---- Extrait à lire

COUR EUROPEENNE DES DROITS DE L'HOMME


DEUXIÈME SECTION


AFFAIRE SA DANGEVILLE c. FRANCE


(Requête n° 36677/97)


ARRÊT


STRASBOURG


16 avril 2002


Cet arrêt deviendra définitif dans les conditions définies à l'article 44 § 2 de la Convention. Il peut subir des retouches de forme.


En l'affaire S.A. Dangeville c. France,


La Cour européenne des Droits de l'Homme (deuxième section), siégeant en une chambre composée de :


MM. A.B. Baka, président,


J.-P. Costa,


Gaukur Jörundsson,


L. Loucaides,


C. Bîrsan,


M. Ugrekhelidze,


Mme A. Mularoni, juges,


et de Mme S. Dollé, greffière de section,


Après en avoir délibéré en chambre du conseil les 12 septembre 2000 et 26 mars 2002,


Rend l'arrêt que voici, adopté à cette dernière date :


PROCÉDURE


1. A l'origine de l'affaire se trouve une requête (n° 36677/97) dirigée contre la République française et dont une ressortissante de cet Etat, la société anonyme Dangeville (" la requérante "), avait saisi la Commission européenne des Droits de l'Homme (" la Commission ") le 6 mars 1997 en vertu de l'ancien article 25 de la Convention de sauvegarde des Droits de l'Homme et des Libertés fondamentales (" la Convention ").

--------
---- Données fournies

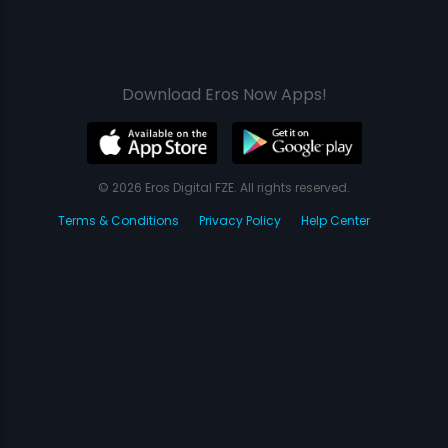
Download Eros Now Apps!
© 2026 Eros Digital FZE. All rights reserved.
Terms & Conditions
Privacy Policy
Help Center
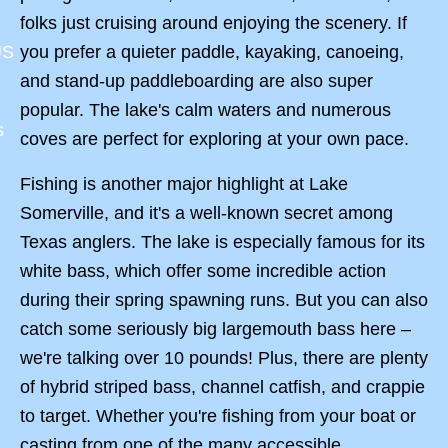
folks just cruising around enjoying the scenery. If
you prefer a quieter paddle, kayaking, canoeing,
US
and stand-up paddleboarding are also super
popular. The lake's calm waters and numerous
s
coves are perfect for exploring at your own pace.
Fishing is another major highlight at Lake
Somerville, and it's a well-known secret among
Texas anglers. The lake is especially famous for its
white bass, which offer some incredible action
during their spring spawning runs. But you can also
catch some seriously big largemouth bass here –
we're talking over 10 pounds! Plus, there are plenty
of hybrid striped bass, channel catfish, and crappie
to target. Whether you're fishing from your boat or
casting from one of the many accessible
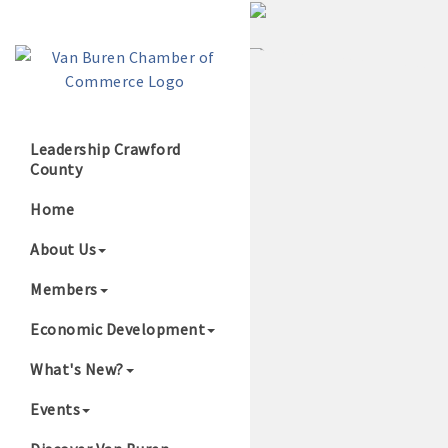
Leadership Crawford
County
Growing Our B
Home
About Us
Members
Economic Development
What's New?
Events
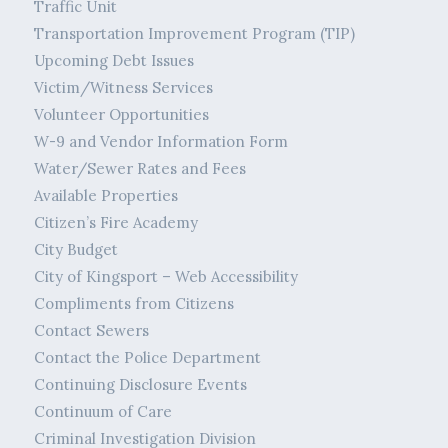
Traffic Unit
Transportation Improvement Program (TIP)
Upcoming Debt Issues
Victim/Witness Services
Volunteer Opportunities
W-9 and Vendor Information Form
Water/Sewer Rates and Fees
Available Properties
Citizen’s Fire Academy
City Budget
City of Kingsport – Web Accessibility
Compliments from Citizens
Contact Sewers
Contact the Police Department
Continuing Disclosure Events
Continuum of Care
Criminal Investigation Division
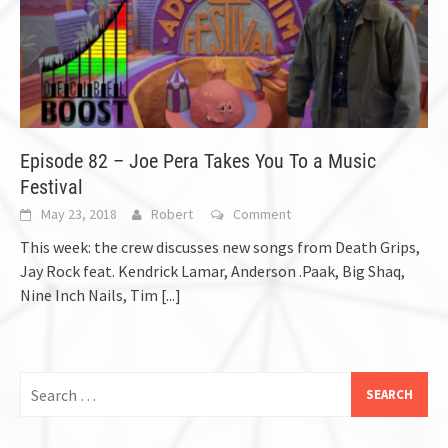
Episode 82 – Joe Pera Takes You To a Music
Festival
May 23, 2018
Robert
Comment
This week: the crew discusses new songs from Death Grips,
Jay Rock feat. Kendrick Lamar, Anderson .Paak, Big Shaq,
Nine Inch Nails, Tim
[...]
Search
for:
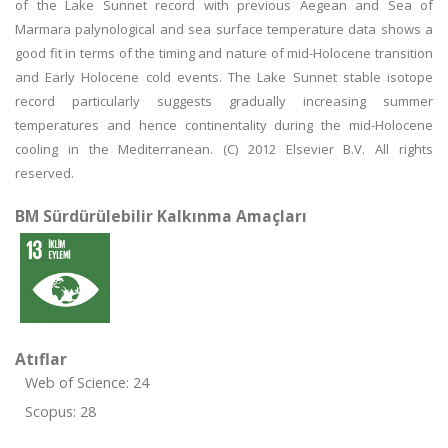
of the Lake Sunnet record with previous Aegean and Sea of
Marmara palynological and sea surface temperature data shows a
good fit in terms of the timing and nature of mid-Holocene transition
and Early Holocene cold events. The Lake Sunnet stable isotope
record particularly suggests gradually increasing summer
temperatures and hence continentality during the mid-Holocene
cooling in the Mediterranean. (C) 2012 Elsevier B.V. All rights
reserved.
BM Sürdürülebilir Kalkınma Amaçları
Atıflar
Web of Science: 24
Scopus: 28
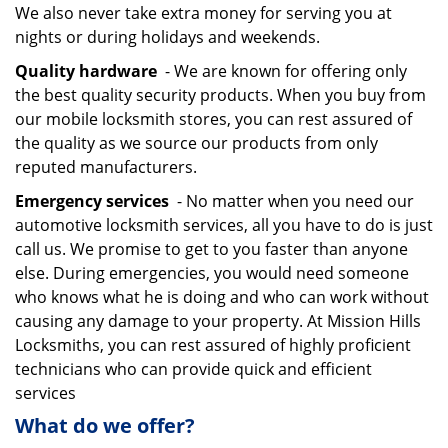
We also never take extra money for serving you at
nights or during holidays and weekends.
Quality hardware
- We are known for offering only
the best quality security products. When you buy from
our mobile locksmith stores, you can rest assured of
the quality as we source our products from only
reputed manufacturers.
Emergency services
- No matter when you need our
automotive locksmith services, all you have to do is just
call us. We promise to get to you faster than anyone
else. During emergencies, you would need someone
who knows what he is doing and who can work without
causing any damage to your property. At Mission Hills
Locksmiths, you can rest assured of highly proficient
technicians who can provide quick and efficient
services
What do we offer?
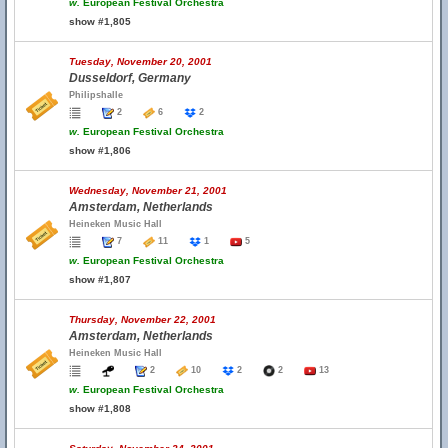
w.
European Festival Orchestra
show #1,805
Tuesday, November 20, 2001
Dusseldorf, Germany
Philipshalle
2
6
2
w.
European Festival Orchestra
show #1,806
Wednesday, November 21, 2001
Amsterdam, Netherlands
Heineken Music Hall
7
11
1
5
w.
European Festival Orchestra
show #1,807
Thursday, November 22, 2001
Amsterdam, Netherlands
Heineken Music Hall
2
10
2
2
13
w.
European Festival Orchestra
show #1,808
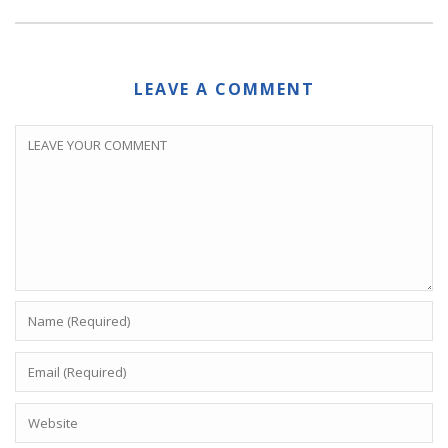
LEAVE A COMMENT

--------
---- Données fournies

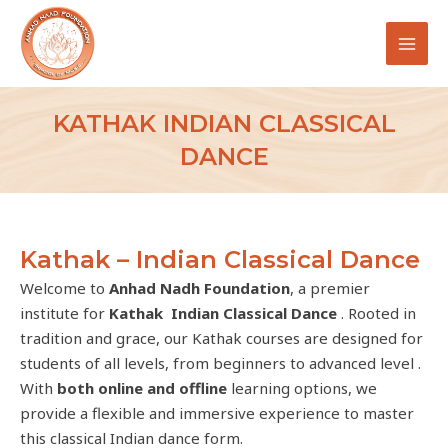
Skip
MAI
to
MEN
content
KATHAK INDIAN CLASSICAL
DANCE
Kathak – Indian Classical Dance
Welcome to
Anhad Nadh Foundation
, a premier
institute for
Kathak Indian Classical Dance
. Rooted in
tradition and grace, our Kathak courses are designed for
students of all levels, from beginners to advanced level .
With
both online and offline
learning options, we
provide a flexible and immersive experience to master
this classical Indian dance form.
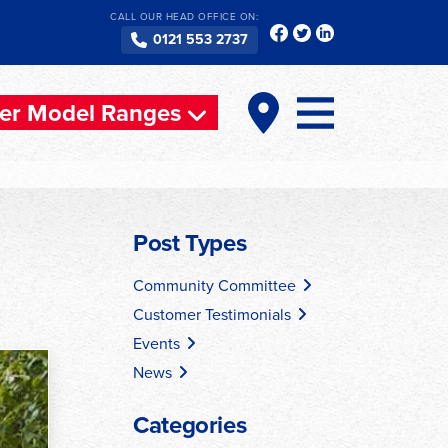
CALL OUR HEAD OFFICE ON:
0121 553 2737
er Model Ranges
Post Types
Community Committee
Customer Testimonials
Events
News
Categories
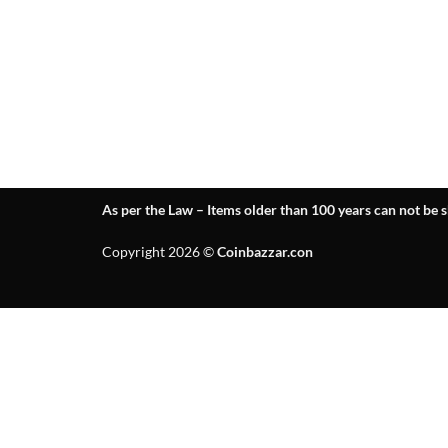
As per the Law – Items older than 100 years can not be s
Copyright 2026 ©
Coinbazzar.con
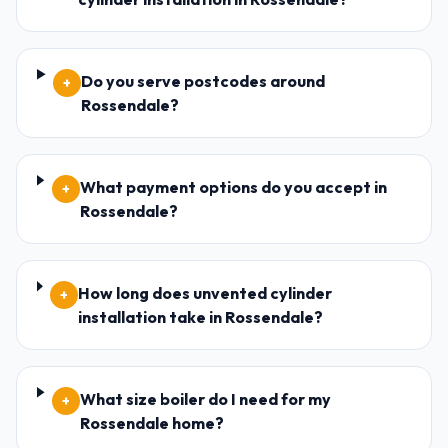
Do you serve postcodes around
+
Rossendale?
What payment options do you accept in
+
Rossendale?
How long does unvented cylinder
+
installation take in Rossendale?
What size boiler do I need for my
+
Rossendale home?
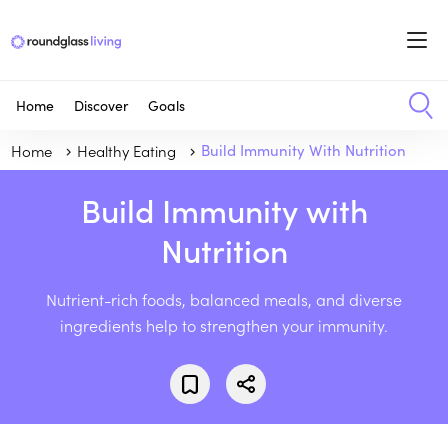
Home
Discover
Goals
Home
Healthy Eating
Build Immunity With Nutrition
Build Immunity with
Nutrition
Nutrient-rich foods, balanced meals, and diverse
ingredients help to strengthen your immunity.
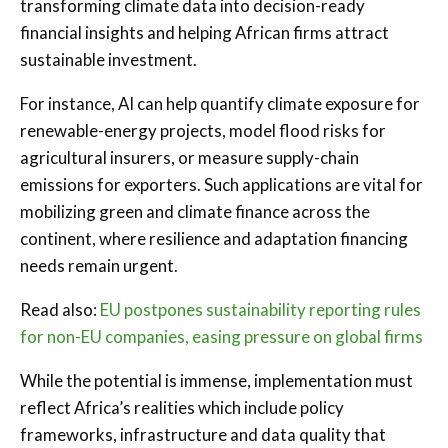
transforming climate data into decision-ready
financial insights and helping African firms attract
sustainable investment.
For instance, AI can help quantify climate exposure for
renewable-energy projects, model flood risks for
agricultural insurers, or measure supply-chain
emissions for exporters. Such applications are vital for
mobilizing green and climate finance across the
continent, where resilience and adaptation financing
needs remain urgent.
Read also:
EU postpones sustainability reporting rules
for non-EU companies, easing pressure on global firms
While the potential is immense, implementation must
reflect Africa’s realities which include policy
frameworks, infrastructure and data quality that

--------
---- Données fournies

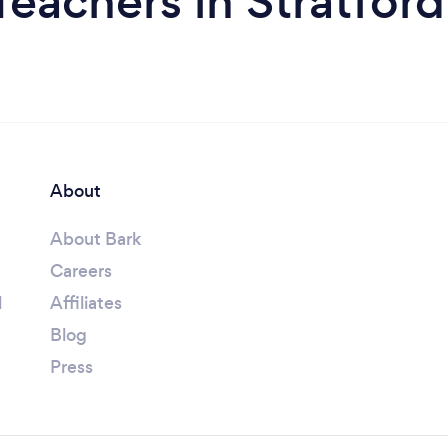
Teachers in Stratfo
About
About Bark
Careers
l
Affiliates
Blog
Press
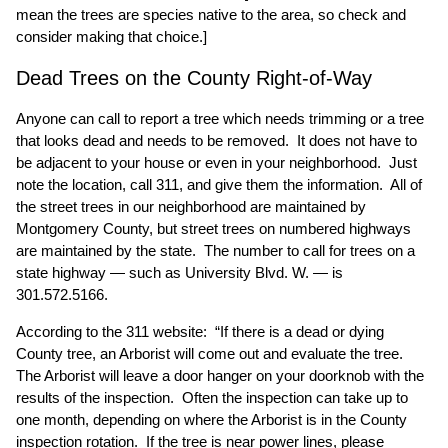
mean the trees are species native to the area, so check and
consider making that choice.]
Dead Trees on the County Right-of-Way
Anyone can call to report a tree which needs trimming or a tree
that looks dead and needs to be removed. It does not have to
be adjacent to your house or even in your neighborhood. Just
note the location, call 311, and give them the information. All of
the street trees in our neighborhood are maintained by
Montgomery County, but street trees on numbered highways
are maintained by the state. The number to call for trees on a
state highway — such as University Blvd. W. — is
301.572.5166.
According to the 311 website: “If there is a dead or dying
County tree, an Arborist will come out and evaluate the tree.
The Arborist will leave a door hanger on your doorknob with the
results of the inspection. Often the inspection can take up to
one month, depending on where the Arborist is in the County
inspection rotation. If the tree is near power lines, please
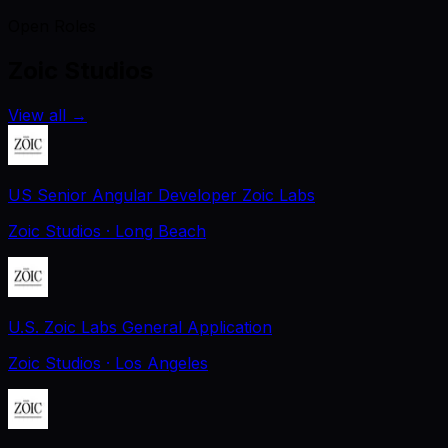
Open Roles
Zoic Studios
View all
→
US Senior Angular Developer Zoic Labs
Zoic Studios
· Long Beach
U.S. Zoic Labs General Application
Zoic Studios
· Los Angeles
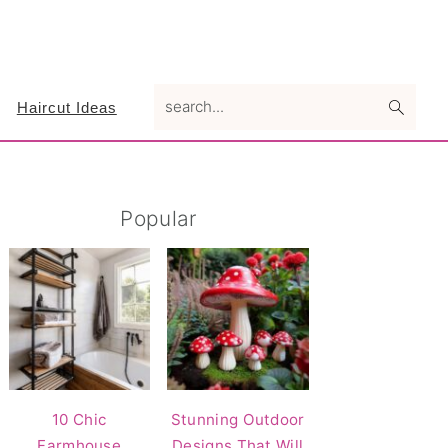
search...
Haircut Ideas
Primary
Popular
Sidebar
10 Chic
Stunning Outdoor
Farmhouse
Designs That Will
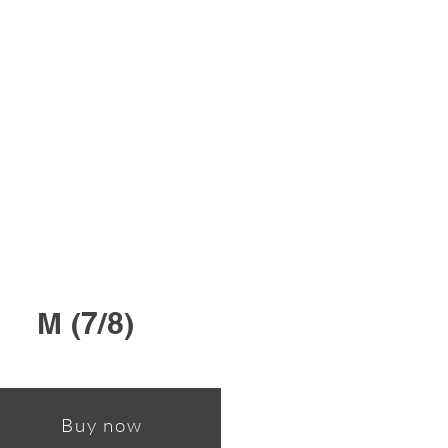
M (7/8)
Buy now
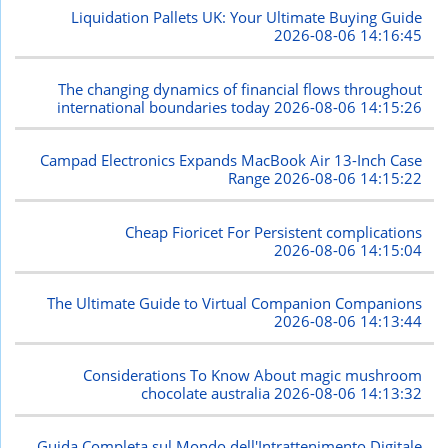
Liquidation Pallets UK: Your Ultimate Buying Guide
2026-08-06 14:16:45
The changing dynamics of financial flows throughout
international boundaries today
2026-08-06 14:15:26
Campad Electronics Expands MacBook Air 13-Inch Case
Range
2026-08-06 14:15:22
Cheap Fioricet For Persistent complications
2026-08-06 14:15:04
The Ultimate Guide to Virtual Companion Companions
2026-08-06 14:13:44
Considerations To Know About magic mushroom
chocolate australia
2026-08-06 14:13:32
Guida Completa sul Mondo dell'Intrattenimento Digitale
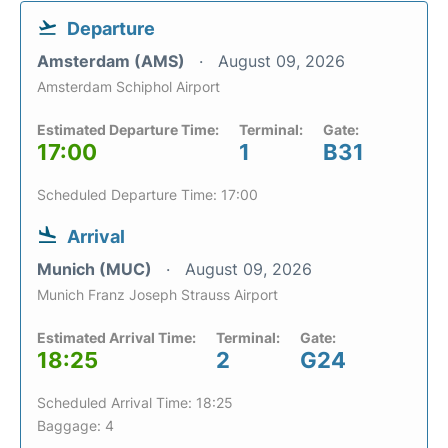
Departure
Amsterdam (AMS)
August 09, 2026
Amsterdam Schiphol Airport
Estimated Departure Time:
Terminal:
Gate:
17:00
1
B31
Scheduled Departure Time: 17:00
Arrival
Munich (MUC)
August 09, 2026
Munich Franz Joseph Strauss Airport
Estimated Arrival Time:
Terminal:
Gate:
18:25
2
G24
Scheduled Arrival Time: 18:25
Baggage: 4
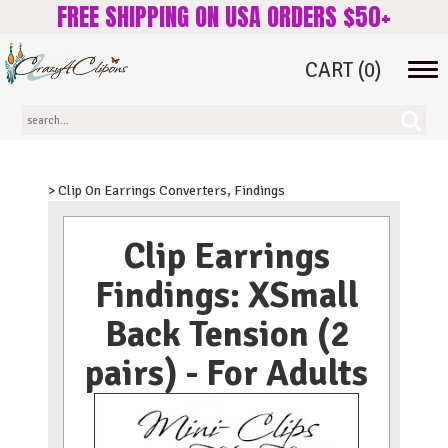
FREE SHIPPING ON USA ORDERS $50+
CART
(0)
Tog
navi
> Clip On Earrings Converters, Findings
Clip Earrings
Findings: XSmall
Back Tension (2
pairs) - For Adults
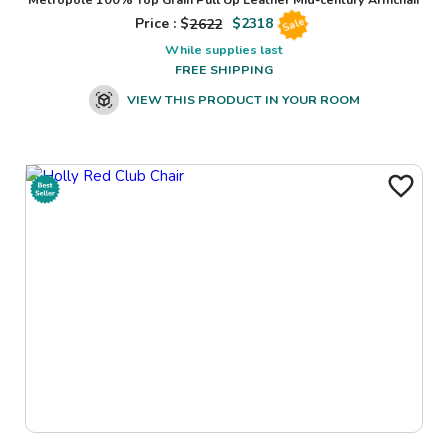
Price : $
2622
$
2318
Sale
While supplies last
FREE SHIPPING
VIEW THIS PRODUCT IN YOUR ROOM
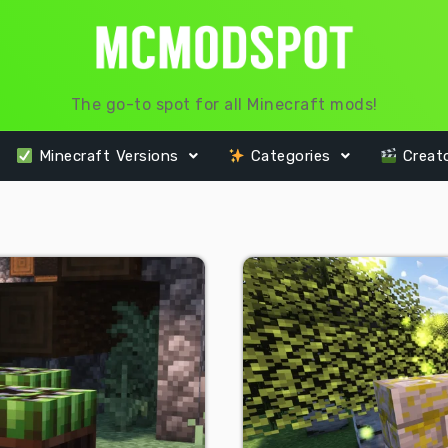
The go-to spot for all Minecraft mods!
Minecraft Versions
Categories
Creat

--------

• Parties de l'exercice
1/ Reproduisez fidèlement le passage de l'extrait à lire qui commence aux mots "(Requête n° 36677/97)" et se termine après les mots "retouches de forme.".
2/ Pour chacune des affirmations suivantes, dites si elle concorde avec l'extrait à lire en répondant par oui ou par non, et citez à l'identique les mots qui tranchent. (a) La chambre a délibéré le 12 septembre 2000 et le 26 mars 2002. (b) La société Dangeville a saisi la Cour européenne des Droits de l'Homme le 6 mars 1997. (c) A.B. Baka présidait la chambre.

• Corrigé
1/
(Requête n° 36677/97)


ARRÊT


STRASBOURG


16 avril 2002


Cet arrêt deviendra définitif dans les conditions définies à l'article 44 § 2 de la Convention. Il peut subir des retouches de forme.

2/
(a) Oui : « Après en avoir délibéré en chambre du conseil les 12 septembre 2000 et 26 mars 2002 ».
(b) Non : « avait saisi la Commission européenne des Droits de l'Homme ».
(c) Oui : « MM. A.B. Baka, président ».